Oslo -- What Might Have Been

Oslo -- What Might Have Been

I saw the new play “Oslo” the other night at Lincoln Center here in New York City. It was very good (and it’s sold out for the rest of its run, though it’s scheduled to re-open in a few months at a larger venue). The writing, acting and direction are brilliant.

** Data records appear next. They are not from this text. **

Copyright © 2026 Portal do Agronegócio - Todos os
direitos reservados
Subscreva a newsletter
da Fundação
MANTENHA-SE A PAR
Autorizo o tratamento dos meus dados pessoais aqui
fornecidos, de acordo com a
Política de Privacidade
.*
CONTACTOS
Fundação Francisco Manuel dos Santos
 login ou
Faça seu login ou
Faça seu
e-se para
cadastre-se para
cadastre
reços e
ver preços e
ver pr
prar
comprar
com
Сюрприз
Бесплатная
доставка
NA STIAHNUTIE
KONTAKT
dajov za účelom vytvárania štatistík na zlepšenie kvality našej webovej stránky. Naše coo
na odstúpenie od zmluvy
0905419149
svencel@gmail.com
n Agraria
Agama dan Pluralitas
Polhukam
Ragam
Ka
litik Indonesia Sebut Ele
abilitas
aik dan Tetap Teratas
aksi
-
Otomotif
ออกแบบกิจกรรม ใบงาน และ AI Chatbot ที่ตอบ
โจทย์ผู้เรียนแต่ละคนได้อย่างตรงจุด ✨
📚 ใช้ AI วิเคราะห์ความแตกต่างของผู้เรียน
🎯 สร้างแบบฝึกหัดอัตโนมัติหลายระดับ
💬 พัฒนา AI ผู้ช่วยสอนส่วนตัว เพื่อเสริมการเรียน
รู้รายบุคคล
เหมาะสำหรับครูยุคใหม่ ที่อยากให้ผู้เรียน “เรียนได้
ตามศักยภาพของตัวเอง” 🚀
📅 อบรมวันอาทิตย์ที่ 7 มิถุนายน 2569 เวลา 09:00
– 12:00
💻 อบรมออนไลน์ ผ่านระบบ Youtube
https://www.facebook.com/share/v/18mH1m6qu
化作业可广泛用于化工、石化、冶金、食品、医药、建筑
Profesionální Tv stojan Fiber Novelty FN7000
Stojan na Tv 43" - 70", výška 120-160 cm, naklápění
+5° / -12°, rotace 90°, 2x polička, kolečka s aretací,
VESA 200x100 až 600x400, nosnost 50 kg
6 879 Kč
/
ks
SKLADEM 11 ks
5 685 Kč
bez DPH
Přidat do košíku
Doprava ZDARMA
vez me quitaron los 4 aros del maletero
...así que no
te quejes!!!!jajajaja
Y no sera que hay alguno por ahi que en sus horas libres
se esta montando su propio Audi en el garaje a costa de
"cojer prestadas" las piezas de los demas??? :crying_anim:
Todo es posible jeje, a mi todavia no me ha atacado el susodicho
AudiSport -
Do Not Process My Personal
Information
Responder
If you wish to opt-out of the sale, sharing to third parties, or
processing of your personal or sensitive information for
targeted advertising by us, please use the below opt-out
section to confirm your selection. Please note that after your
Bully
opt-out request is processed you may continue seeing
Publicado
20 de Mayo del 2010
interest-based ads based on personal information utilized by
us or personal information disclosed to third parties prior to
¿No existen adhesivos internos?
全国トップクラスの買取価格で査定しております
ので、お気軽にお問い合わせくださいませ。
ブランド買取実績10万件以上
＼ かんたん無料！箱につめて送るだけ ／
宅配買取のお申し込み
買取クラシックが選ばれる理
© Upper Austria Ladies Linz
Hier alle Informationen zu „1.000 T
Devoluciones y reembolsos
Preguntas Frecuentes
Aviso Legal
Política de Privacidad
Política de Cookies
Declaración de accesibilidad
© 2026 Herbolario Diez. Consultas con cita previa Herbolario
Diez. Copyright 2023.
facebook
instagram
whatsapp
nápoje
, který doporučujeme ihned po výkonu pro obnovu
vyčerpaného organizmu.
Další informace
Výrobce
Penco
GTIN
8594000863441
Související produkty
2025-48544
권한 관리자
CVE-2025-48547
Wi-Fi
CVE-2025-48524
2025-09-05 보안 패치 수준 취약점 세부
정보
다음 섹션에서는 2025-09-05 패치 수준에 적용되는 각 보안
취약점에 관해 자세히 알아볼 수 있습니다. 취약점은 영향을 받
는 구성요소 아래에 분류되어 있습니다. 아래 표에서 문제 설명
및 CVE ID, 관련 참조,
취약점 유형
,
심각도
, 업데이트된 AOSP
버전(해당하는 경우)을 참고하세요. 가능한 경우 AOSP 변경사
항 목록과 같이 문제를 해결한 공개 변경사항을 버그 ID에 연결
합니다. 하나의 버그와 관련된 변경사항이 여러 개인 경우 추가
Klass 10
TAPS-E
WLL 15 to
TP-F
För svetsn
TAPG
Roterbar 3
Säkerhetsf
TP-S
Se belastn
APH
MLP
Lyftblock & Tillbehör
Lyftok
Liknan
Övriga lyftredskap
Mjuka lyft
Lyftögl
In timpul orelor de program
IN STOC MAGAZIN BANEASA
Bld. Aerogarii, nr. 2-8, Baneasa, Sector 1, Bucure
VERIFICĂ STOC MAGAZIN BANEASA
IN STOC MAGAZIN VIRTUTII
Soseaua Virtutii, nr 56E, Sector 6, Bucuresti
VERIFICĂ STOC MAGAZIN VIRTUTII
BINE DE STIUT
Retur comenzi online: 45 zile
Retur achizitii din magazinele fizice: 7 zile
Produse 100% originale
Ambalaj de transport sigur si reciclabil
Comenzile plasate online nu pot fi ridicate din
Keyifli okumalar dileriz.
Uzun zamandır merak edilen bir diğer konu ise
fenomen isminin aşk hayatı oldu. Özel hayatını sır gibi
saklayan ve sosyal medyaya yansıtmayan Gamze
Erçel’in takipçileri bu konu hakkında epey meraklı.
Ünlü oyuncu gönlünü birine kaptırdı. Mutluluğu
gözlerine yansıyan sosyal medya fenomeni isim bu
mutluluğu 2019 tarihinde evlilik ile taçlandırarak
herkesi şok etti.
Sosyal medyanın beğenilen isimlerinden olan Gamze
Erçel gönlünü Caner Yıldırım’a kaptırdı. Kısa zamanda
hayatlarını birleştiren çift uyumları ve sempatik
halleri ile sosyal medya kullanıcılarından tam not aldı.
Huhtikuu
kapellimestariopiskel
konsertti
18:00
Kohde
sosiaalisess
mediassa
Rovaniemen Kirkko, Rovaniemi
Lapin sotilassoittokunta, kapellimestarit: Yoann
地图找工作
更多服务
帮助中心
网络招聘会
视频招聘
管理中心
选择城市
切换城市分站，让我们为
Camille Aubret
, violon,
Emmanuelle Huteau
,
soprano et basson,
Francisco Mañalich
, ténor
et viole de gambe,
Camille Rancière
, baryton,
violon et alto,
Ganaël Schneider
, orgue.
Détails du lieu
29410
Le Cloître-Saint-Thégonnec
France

It’s the backstory of the negotiations over the Oslo Accords, which led to the famous White House Rose Garden ceremony in September 1993. President Bill Clinton had Israeli Prime Minister Yitzhak Rabin and Palestine Liberation Organization leader Yasser Arafat sit down at a table together, shake hands, and sign an agreement that contained a roadmap for settling issues between the two sides and would hopefully lead to some peace in the region.

Gary Hershorn / Reuters

I thought at the time that the negotiations must have been led by the U.S., but this play describes the actual and fascinating lead-up to that day. Two Norwegian diplomats (husband and wife) got the ball rolling between the two sides in secret and laborious, often contentious negotiations in Oslo that lasted a couple of years. Even if the Clinton administration was late to the table, I remember how excited and hopeful I was that day in 1993, thinking that maybe another breakthrough of the magnitude of Jimmy Carter’s Begin-Sadat Camp David Accords in the ‘70s was going to happen.

Alas, it was not to be. Fanatical right-wing extremists in Israel agitated others, or were agitated themselves, to oppose the agreement and denounce Rabin as a traitor. The opposition included calls for violence, and Rabin was assassinated in 1995 by one of those fanatical extremists, an Israeli settler. The accord went by the wayside.

Last fall, in an op-ed piece in The Forward, Hillary Clinton took note of the recent “20th anniversary of the assassination of then Israeli prime minister Yitzhak Rabin, a good friend, a courageous warrior and a great statesman.” She went on to write that the somber anniversary is a good time to strengthen the relationship between the U.S. and Israel. The piece is entitled “How I Would Reaffirm Unbreakable Bond With Israel ― and Benjamin Netanyahu.”

Benjamin Netanyahu was in the opposition to Rabin’s Labor Party government at that time. He was so prominent among those making the incendiary speeches to the fanatics who were calling for retaliation against Rabin, stirring them up and agitating them further, that after Rabin was assassinated, his widow said Netanyahu had her husband’s blood on his hands. I’ve long thought that he should have been arrested then, charged with treason, and put in jail for the rest of his rotten life.

For Secretary Clinton to have commemorated Rabin on the anniversary of his assassination and in the next sentence reaffirm an “unbreakable bond” with Netanyahu was, to put it mildly, insensitive and knuckle-headed in the extreme. In March of this year, at the AIPAC conference in Washington, she doubled down on that unqualified, unquestioning support of Netanyahu’s non-peace-seeking regime.

If we’re all very fortunate, we won’t have to hear anything ever again from Donald Trump after November, at least as far as government and politics are concerned. But that doesn’t mean, as I see it, that there won’t be anything left to worry about, certainly as far as U.S. foreign policy is concerned.